Customers were baffled to find “non-essential” items blocked by walls of garlands, chocolates and Lynx Africa stacked at the foot of escalators.

Tesco security guards monitored random barricades, leaving shoppers unable to purchase items including clothing, electronics, household items and toys.

It comes just weeks after Tesco came under fire for falsely banning customers from purchasing tampons as ‘non-essential’ products when the Wales firewall was locked down.
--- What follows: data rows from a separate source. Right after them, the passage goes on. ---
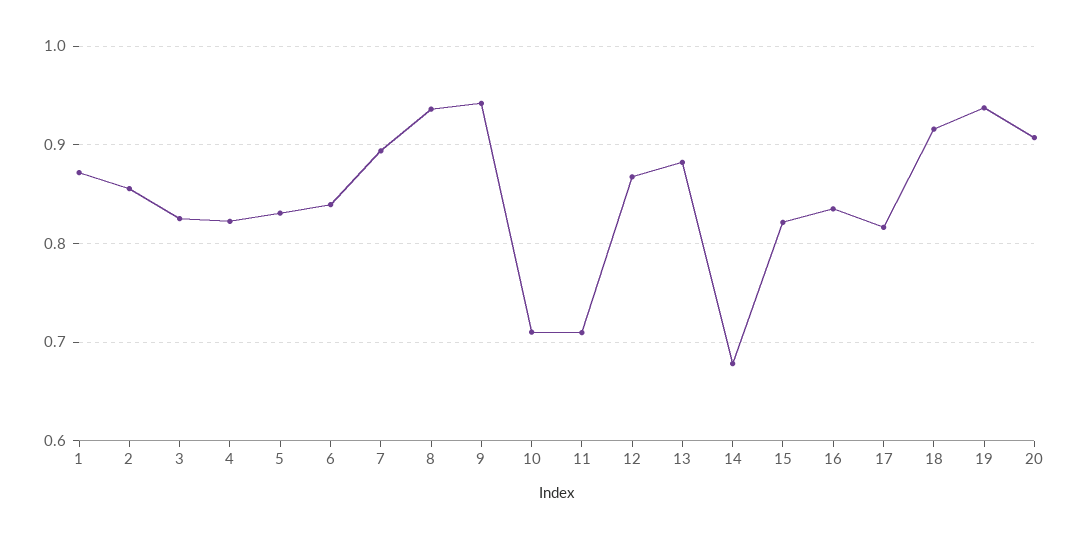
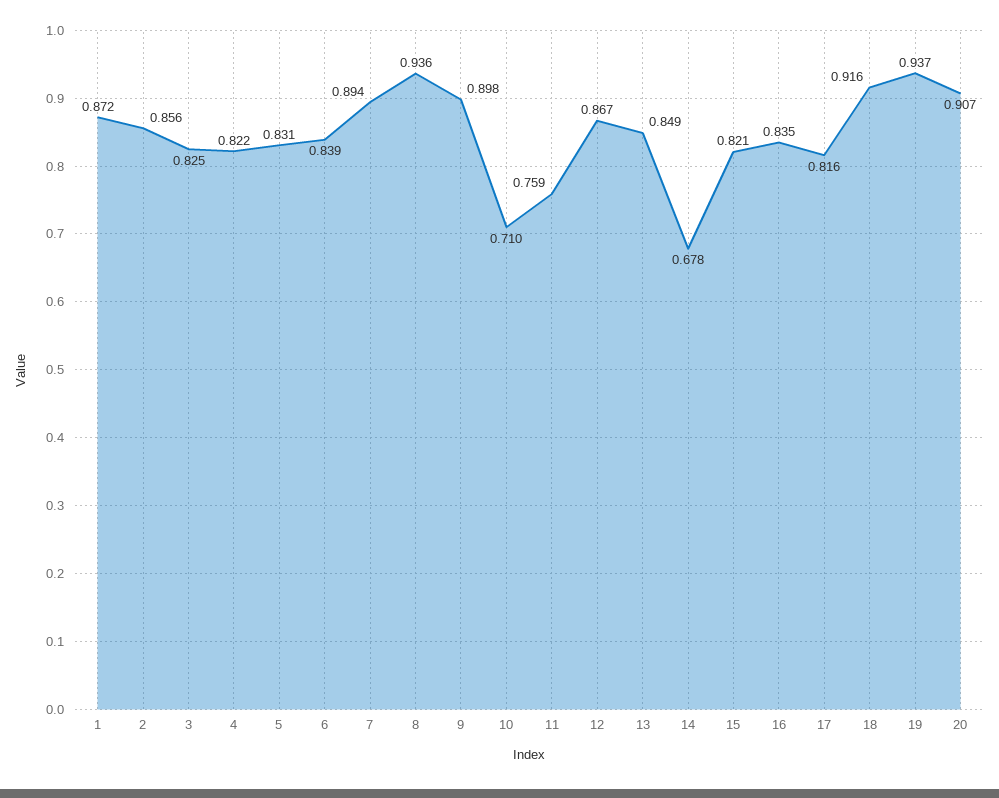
9: 0.94 -> 0.898
11: 0.71 -> 0.759
13: 0.88 -> 0.849

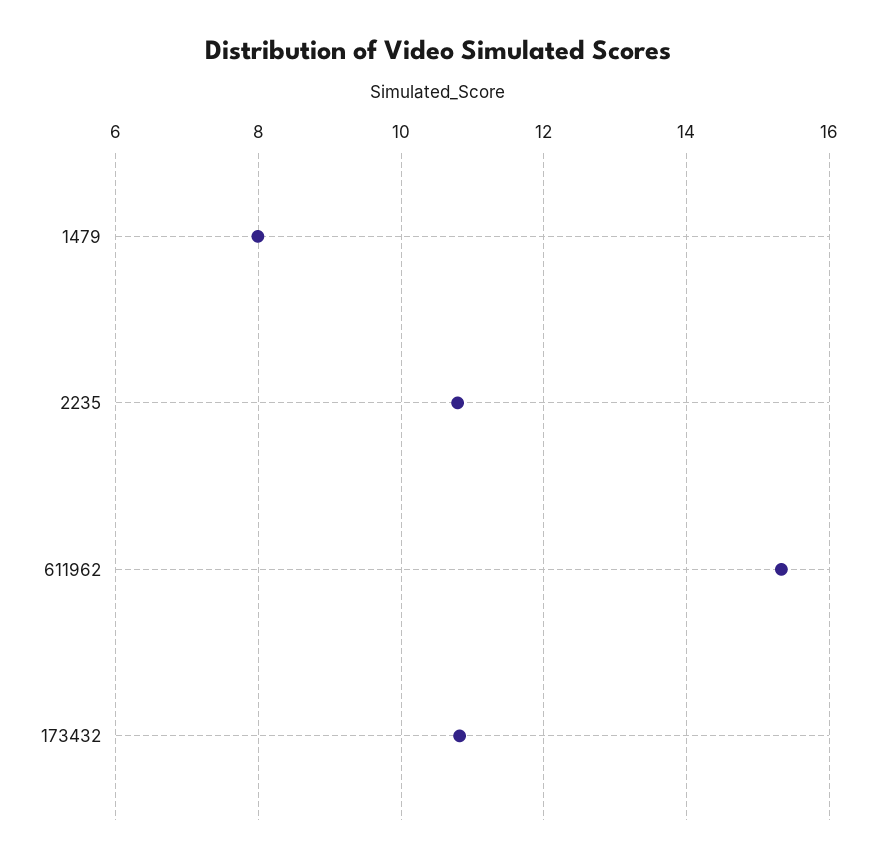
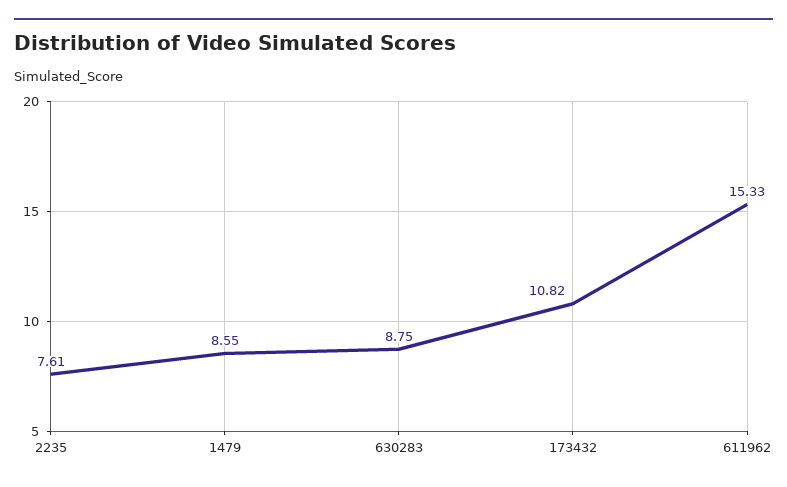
1479: 8 -> 8.55
2235: 10.8 -> 7.61
630283: none -> 8.75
Buyers were disappointed they were unable to access items, including housewares and clothing, at the start of England’s second lockdown.



Photo taken in a Tesco in Streatham, South London

A parent was furious when they discovered beers were being used to block access to children’s clothing at a store in Walsall, West Midlands.

Speaking to Twitter, another marketer said, “Seriously, what’s going on? Tesco has started segregating the ‘non-essential’ areas of their stores like the mad in Wales, why?

“We’re just going to shop online or elsewhere. ”

While another admitted to getting his wares from Asda instead, who kept his mezzanine open.



Tesco shoppers were outraged to find parts of the store blocked by a liquor wall



Non-essential items are sealed at a Tesco store in Cardiff

Asda explained that it was “not required to close the aisles” and could continue to sell its usual line of products because it was seen as a critical retailer.

Tesco has since confirmed that it reopened its upper floors on Saturday morning, with all return items on sale.

A spokesperson said, “Our mezzanine levels are open again for customers in all of our stores. ”

Tesco has more than doubled its online delivery slots to 1.5 million per week amid a surge in demand during England’s second lockdown.



The supermarket was also criticized during the firewall lockdown in Wales when customers were banned from buying tampons

The store has already published its Christmas delivery slots and encourages people to shop in-store when possible amid high demand online.

A spokesperson added: “There is always a high demand for our online service, so we encourage you to shop in-store if you are able to, where we have a number of security measures. in place.

“To help more people shop in-store at quieter or more convenient times, we have extended the hours of operation of many of our stores, although most remain closed overnight.

“We have more than doubled the number of online slots to 1.5 million every week.

“It’s about helping anyone who can’t shop in-store – especially our most vulnerable customers – so they can access our service online.”